SELECTED PASSAGE →

A balance is needed between the superior feeling likely to be cultivated by listening to flattery and the sense of inferiority that is coaxed into our systems by feelings of inadequacy. If we find ourselves self-conscious, self-critical, touchy, unpoised, and suffering from feelings of persecution, we should look for something that is making us feel inferior. Neither superior nor inferior feelings conduce to the success of an executive.

Probably the nearest approach to an ideal for the executive is to combine humble and conquering feelings into what we might call healthy self-confidence, and to strike the happy medium between in-growing and out-giving that psychologists call ambiversion. To reach this desirable state one needs to build a personality made up of seasoned youth, knowledge, personal maturity, emotional stability and mental and physical alertness.

This means continuing to learn. One great foe to efficiency in an executive is the thought that he knows it all. Experts in various activities may do jobs, but the direction and counsel and the organizing of big affairs are done best by men who are always learning.

INFORMATION SHOWN →
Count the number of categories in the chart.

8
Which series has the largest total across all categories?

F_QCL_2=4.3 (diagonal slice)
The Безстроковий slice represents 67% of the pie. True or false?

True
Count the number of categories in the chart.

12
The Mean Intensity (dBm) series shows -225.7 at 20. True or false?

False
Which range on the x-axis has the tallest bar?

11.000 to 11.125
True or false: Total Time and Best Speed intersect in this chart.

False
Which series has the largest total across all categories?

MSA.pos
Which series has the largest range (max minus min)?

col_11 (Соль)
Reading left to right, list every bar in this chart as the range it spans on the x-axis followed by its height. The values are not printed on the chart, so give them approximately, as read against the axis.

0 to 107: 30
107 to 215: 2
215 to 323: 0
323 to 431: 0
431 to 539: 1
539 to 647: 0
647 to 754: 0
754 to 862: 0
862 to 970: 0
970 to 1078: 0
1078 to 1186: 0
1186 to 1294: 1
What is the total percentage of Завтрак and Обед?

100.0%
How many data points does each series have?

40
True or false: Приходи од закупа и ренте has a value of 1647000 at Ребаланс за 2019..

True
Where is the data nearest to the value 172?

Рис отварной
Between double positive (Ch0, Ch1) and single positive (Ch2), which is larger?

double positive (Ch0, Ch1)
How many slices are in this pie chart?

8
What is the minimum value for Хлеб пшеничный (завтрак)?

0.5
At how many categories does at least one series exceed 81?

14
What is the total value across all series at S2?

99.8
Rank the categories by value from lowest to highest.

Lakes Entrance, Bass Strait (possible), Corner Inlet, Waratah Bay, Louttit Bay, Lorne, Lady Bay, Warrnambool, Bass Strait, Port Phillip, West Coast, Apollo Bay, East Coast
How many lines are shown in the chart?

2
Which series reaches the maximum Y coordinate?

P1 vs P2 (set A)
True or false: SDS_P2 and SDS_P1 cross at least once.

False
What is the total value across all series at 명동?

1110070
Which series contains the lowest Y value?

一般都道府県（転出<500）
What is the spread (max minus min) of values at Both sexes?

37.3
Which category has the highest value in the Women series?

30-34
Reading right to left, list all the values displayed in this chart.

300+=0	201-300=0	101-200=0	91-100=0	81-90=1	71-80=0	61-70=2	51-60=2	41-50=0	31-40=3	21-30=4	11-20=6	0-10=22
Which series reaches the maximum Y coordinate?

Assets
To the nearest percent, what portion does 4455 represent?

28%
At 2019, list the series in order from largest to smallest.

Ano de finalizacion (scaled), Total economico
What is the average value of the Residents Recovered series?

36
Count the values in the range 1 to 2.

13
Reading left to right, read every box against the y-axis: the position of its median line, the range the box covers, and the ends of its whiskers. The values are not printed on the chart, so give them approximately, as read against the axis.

TASKS FOR THIS EXERCISE →
- A) Copy from the passage on executive self-confidence the words from "Probably the nearest" up to and including "and physical alertness.".
- B) In the passage on executive self-confidence, what name do psychologists give to the happy medium between in-growing and out-giving?
- C) Translate this sentence from the passage on executive self-confidence into Spanish: "Neither superior nor inferior feelings conduce to the success of an executive."

TASK RESPONSES →
- A)
Probably the nearest approach to an ideal for the executive is to combine humble and conquering feelings into what we might call healthy self-confidence, and to strike the happy medium between in-growing and out-giving that psychologists call ambiversion. To reach this desirable state one needs to build a personality made up of seasoned youth, knowledge, personal maturity, emotional stability and mental and physical alertness.

- B) Ambiversion.

- C) Ni los sentimientos de superioridad ni los de inferioridad contribuyen al éxito de un ejecutivo.